Gomez has accepted using the money and losing £275,000 of it in a fumbled investment, but says she plans to settle her debt.
Central London County Court heard Gold married Mrs Harte after divorcing his earlier wife, Gomez.
They lived together in his seven-bedroom seafront home in Langstone, Hampshire, with a spa, private boathouse and a stretch of private sea frontage.
After Gold died in 2020 without a will, his estate was estimated to be about £800,000 after expenses, to be split up between his widow and his teenage son.
As his widow, Harte was allowed to receive £322,000 of the estate and split the remainder with her husband’s son.
But issues arose when the £434,134 from the sale of his house, which had been marketed at £2m, was paid to Gomez in early 2024.
The case went to the High Court last April when a judge, Deputy Master John Linwood, declared that Gold had died intestate and that the Barthomolew House sale proceeds belong to his estate.
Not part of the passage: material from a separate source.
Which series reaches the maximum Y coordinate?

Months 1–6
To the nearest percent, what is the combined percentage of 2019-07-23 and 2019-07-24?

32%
Last April, Gomez was also ordered to repay the £447,427 with interest, but she’s so far failed to pay up.
Last week, the case went back to court, where Judge Alan Johns KC was asked to freeze Gomez’s assets.
Barrister Emma Germany, representing Harte, said Gomez had dissipated significant amounts of the money in June 2024 when she was already on notice that there was a claim in relation to it.
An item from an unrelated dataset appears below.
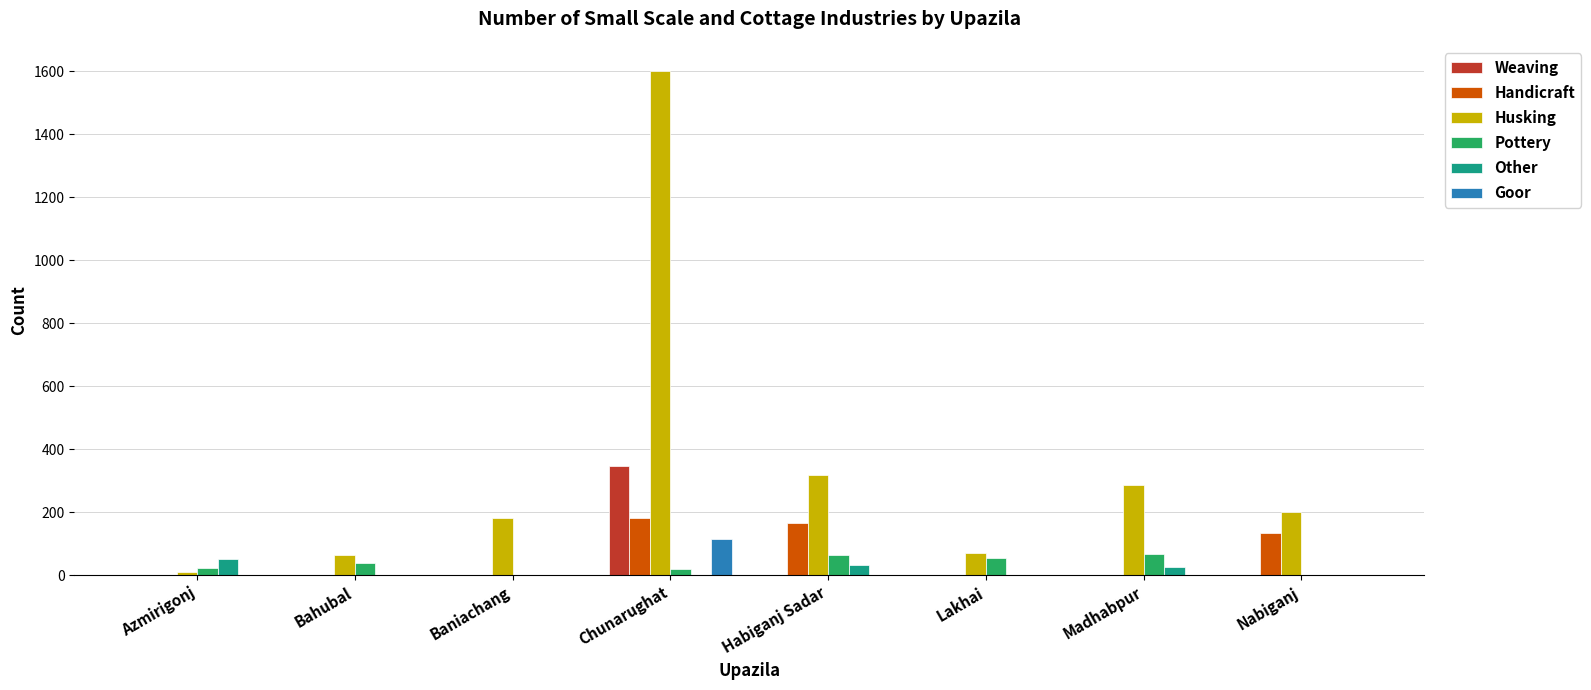

What is the spread (max minus min) of values at Chunarughat?

1600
She said £38,877 had gone on mortgage repayments, £35,724 on credit card and loan bills and £34,308 on ‘sundries’ which included new double-glazed windows at one of her houses and ‘general living expenses’.
Gomez said: ‘It is not disputed that I received the sum of circa £435,000. I then invested £275,000 of this money. The remaining £160,000 was then spent, gifted and used to pay for legal fees in the sum of between £30,000 to £40,000.
‘In short, therefore, the monies are not readily available for payment to the claimant because they have been dissipated.’
But Harte’s lawyer said an asset freeze is necessary due to an ongoing ‘risk of dissipation’.
‘The defendant has dissipated estate funds which she knew did not belong to her beneficially and has continuously chosen not to disclose various assets in her ownership or control in breach of various orders against her,’ Germany said.
But Gomez is fighting the injunction bid, with her barrister, Suleman Shams, arguing that its continuation would be ‘unnecessary and disproportionate’.
Gomez’s barrister stressed that she is keen to ‘resolve the debt’, and is able to pay off Harte and the estate on the back of her lucrative property portfolio.
Barrister Shams said the injunction order was ‘draconian’ because the defendant has ‘ongoing property and business expenses, including Airbnb-related costs, and that the order has affected her ability to meet those’.
After a day in court, Judge Johns reserved his decision on whether to continue the freezing injunction.